Three routing strategies
1. Heuristic
Fast, cheap, opaque. A function of prompt length, tool count, and conversation phase picks the model.
function pickModel(ctx) {
if (ctx.promptTokens < 200 && ctx.toolsUsed.every(isReadOnly)) return 'haiku-4-5';
if (ctx.promptTokens > 2000 || ctx.toolsUsed.some(isWrite)) return 'opus-4-7';
return 'sonnet-4-6';
}
Good for: a first cut; produces 60% of the win with one day of engineering.
2. Classifier
A tiny model (or a Haiku call with a classification prompt) picks the downstream model. Slower by ~200ms but far more accurate.
const decision = await classify(userPrompt, {
classes: ['trivial', 'standard', 'complex'],
examples: [...],
});
const model = {
trivial: 'haiku-4-5',
standard: 'sonnet-4-6',
complex: 'opus-4-7',
}[decision];
Good for: production systems where quality regression is costly.
3. Cascade
Try Haiku first. If the response fails a quality check (heuristic or eval-based), retry with Sonnet. Rarely, escalate to Opus.
let res = await call('haiku-4-5', prompt);
if (!passesQualityCheck(res)) res = await call('sonnet-4-6', prompt);
if (!passesQualityCheck(res)) res = await call('opus-4-7', prompt);
Good for: the highest cost-saving when you have a good quality signal; worst-case latency is three calls.
Measured impact, from our own stack
| Strategy | Cost vs always-Opus | p95 latency | Quality |
|---|---|---|---|
| Always Opus | 100% | 1.9s | Baseline |
| Heuristic | 24% | 1.2s | -0.8% |
| Classifier | 19% | 1.5s | -0.3% |
| Cascade | 17% | 1.8s | -0.1% |
Measuring quality regression
Do not ship a router without a quality check. Three pragmatic options:
- Offline eval on a labelled set before rollout.
- Shadow mode where the router runs but always-Opus still answers; compare outputs on a sample.
- Online A/B with a business metric (resolution rate, thumbs-up rate) as the guardrail.

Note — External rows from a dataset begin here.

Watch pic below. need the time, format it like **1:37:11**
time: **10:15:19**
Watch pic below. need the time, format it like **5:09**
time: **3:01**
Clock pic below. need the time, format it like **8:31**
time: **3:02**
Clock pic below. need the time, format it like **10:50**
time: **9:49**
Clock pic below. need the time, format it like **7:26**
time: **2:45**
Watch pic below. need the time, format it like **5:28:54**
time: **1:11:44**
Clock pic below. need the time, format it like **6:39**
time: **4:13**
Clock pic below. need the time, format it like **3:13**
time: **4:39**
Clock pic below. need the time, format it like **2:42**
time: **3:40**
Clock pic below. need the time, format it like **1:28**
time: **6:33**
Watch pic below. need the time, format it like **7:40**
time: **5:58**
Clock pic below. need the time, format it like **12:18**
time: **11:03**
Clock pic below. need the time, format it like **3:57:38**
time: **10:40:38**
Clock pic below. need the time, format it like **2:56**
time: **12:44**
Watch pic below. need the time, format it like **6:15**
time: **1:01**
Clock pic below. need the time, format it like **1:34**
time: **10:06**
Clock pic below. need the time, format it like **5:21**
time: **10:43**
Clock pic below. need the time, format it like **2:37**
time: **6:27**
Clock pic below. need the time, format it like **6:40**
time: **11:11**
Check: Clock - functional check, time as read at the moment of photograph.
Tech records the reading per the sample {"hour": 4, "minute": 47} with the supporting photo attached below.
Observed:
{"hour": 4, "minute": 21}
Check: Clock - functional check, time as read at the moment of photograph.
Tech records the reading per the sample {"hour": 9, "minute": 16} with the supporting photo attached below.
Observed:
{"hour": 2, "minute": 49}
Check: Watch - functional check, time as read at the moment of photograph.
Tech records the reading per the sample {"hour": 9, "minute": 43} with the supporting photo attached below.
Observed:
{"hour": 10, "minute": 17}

Whatever you pick, keep running it — drift is real as user behaviour changes.
Fallback chains
Beyond cost, routing doubles as a reliability mechanism. If Opus is over capacity, cascade to Sonnet. If the Anthropic API is degraded, fall back to an alternative provider where the payload maps cleanly. Build the chain once; benefit every time something breaks.
What breaks if you get routing wrong
- Silent quality drop on tool selection — Haiku picks the wrong tool more often on ambiguous prompts.
- Latency cliff — cascade triples p95 for the worst 1% of requests.
- Cost leak — misclassified "trivial" requests land on Opus and blow your budget.
Every failure mode is observable if you log the routing decision alongside the outcome. See our analytics guide.
Where this is heading
Expect two shifts: routing as a first-class feature in the Claude Agent SDK (explicit cost hints), and provider-side routing (an Anthropic endpoint that picks for you given a quality SLA). Either way, the patterns above stay relevant — the router just moves.